# Security skewers: Pitlock or Pinhead?



## GrasB (26 Sep 2012)

For security skewers would you go for Pitlock or Pinhead & why?


----------



## mickle (26 Sep 2012)

Neither. I'd use regular Allen key style replacement skewers and secure the wheels with a D lock + cable. _Way_ cheaper, more versatile (particularly if you've more than one bike you wish to convert) and it's not the end of the world if you happen to forget/lose the key.


----------



## fossyant (26 Sep 2012)

Well if Mickle says not worth it !! 

I have in the past used the cheaper Trans-X model with the 5 sided allen key - but that was backed up with D-locks. Just kept the special key in my puncture kit.


----------



## GrasB (26 Sep 2012)

mickle said:


> Neither. I'd use regular Allen key style replacement skewers and secure the wheels with a D lock + cable.


And mickle fails the onion security exam 

Allen bolts aren't worth mentioning as a deterrent & a cable lock can be defeated by a cheap set of mini bolt croppers.


----------



## mickle (26 Sep 2012)

QR wheels? On a commuting bike?? :rollseyes:


----------



## GrasB (26 Sep 2012)

It's easier to get hold of properly secure removable fixings for QR wheels than nutted wheels


----------



## mickle (26 Sep 2012)

I'd hate it if I had to consider such measures for my bikes.


----------



## Davidc (26 Sep 2012)

My insurers (household ones as they covered the bikes) sent me allen bolt ones when they introduced an endorsement to not cover wheels or saddles with QR.

No problem as I always have allen wrenches with me on a multi-tool.

* Records
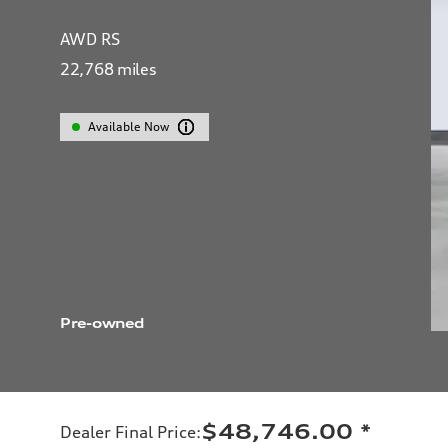
AWD RS
22,768
miles
Available Now
Pre-owned
$48,746.00
*
Dealer Final Price
: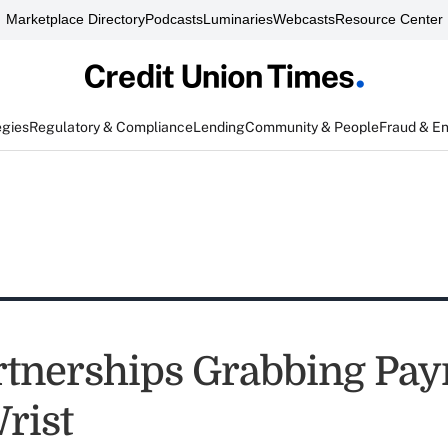
Marketplace Directory
Podcasts
Luminaries
Webcasts
Resource Center
egies
Regulatory & Compliance
Lending
Community & People
Fraud & E
tnerships Grabbing Pa
rist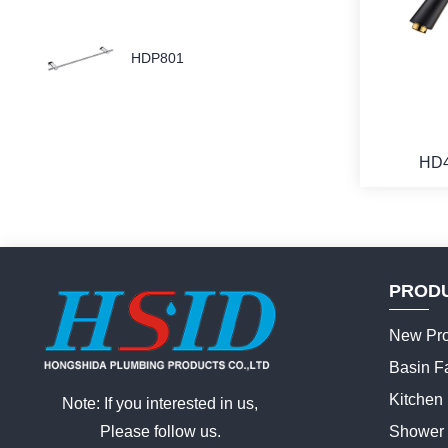
HDP801
HD
PROD
New Pro
Basin F
Kitchen
Note: If you interested in us,
Please follow us.
Shower 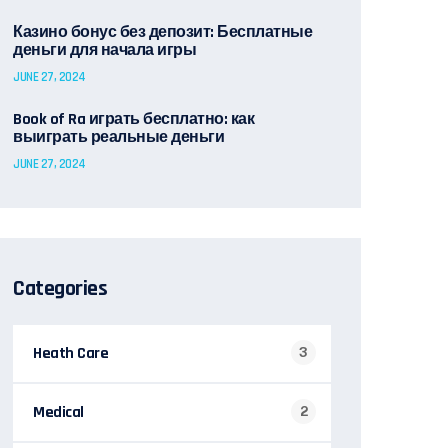
Казино бонус без депозит: Бесплатные
деньги для начала игры
JUNE 27, 2024
Book of Ra играть бесплатно: как
выиграть реальные деньги
JUNE 27, 2024
Categories
Heath Care
3
Medical
2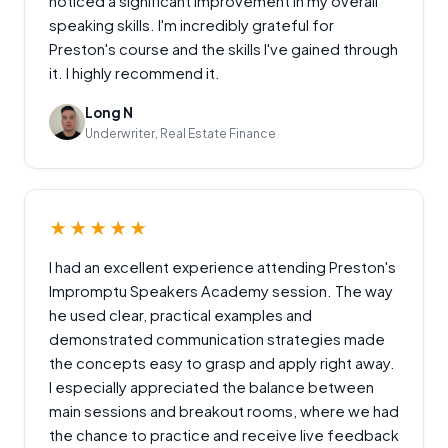
noticed a significant improvement in my overall
speaking skills. I'm incredibly grateful for
Preston's course and the skills I've gained through
it. I highly recommend it.
Long N
Underwriter, Real Estate Finance
★★★★★
I had an excellent experience attending Preston's
Impromptu Speakers Academy session. The way
he used clear, practical examples and
demonstrated communication strategies made
the concepts easy to grasp and apply right away.
I especially appreciated the balance between
main sessions and breakout rooms, where we had
the chance to practice and receive live feedback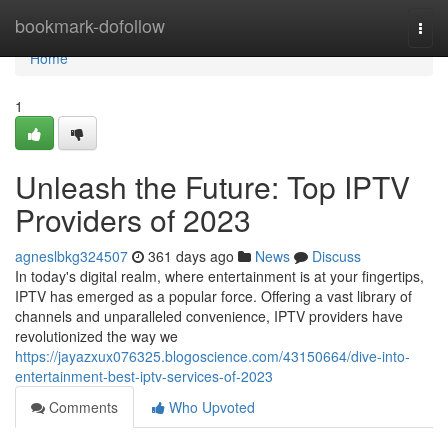
Home
bookmark-dofollow
Togg
navi
Home
1
Unleash the Future: Top IPTV
Providers of 2023
agneslbkg324507
361 days ago
News
Discuss
In today's digital realm, where entertainment is at your fingertips,
IPTV has emerged as a popular force. Offering a vast library of
channels and unparalleled convenience, IPTV providers have
revolutionized the way we
https://jayazxux076325.blogoscience.com/43150664/dive-into-
entertainment-best-iptv-services-of-2023
Comments
Who Upvoted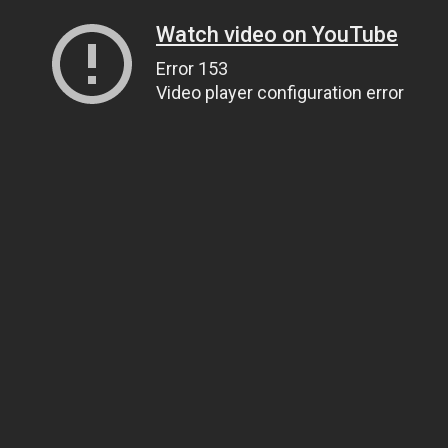
Watch video on YouTube
Error 153
Video player configuration error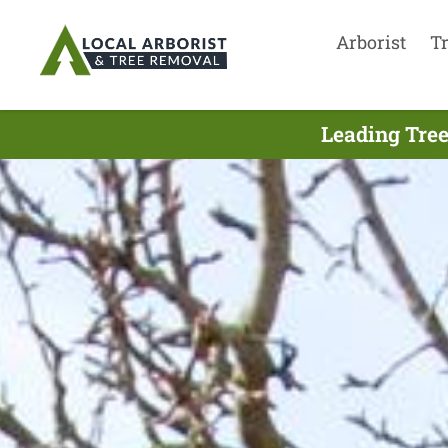
Arborist
T
Leading Tree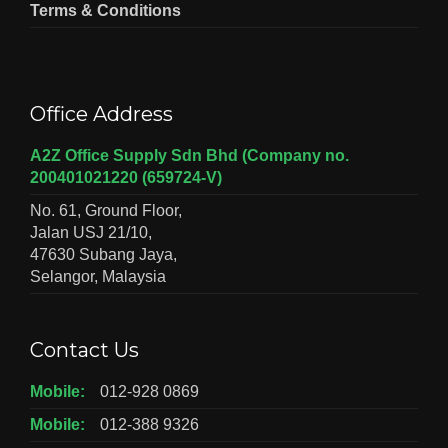
Terms & Conditions
Office Address
A2Z Office Supply Sdn Bhd (Company no.
200401021220 (659724-V)
No. 61, Ground Floor,
Jalan USJ 21/10,
47630 Subang Jaya,
Selangor, Malaysia
Contact Us
Mobile:
012-928 0869
Mobile:
012-388 9326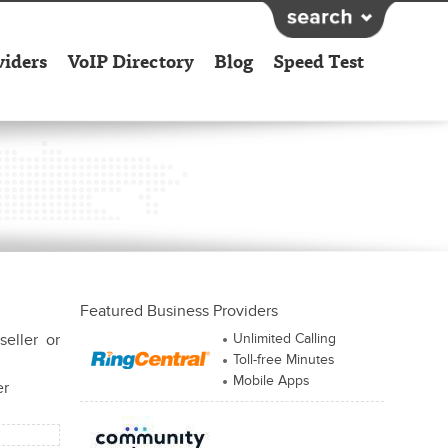
viders
VoIP Directory
Blog
Speed Test
Featured Business Providers
seller or
Unlimited Calling
Toll-free Minutes
Mobile Apps
er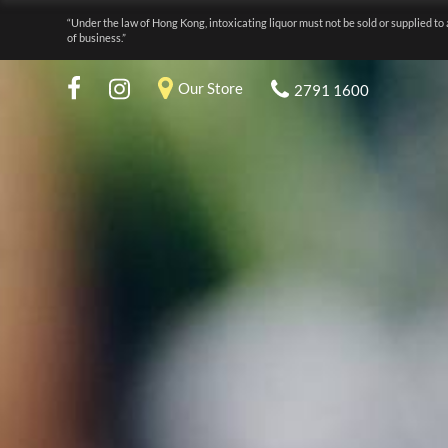
“Under the law of Hong Kong, intoxicating liquor must not be sold or supplied to 
of business.”
Our Store
2791 1600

* Tasks to complete
1. In the security skewer thread, where did fossyant keep the special key for the Trans-X skewers?
2. Using the security skewer thread, explain why GrasB rejects mickle's idea of Allen key skewers plus a D lock and cable.
3. Pick up the forum thread on security skewers after its final post and continue it.
The material has no connection to the forum thread on security skewers.

* Activity answers
1. In the puncture kit.

2. GrasB says Allen bolts are not worth mentioning as a deterrent. GrasB also says a cheap set of mini bolt croppers can defeat a cable lock.

3.
Agree with Mickle about security, and since I've been using an alarm padlock instead of a dedicated alarm I lock the cable (securing the front wheel) to the D lock (securing the rest of the bike) with the alarm padlock which should sound if the cable is cut.

There's a limit to what you can do to secure a bike, and if you've been diligent the insurers should pay out.


----------



## GrasB (27 Sep 2012)

God another person who doesn't understand security. You don't make something impossible so steal, you just put enough problems in the thief's way that they decide to go for an easier target. What I want to do is make my bike the least attractive bike to steal where ever I lock it up. So yes I have 2 locks but I also want to make sure that of someone else has 2 locks that my bike is even less attractive that that. Standard nuts & Allen key skewers have 0 impact from a security front, a security skewer however does have an impact on things.

Insurance is the last thing on my mind if I'm on a different site & my bike is missing or unrideable.


----------



## buddha (27 Sep 2012)

Came across these skewers today at CRC, £10.79 a set. They also do MTB ones.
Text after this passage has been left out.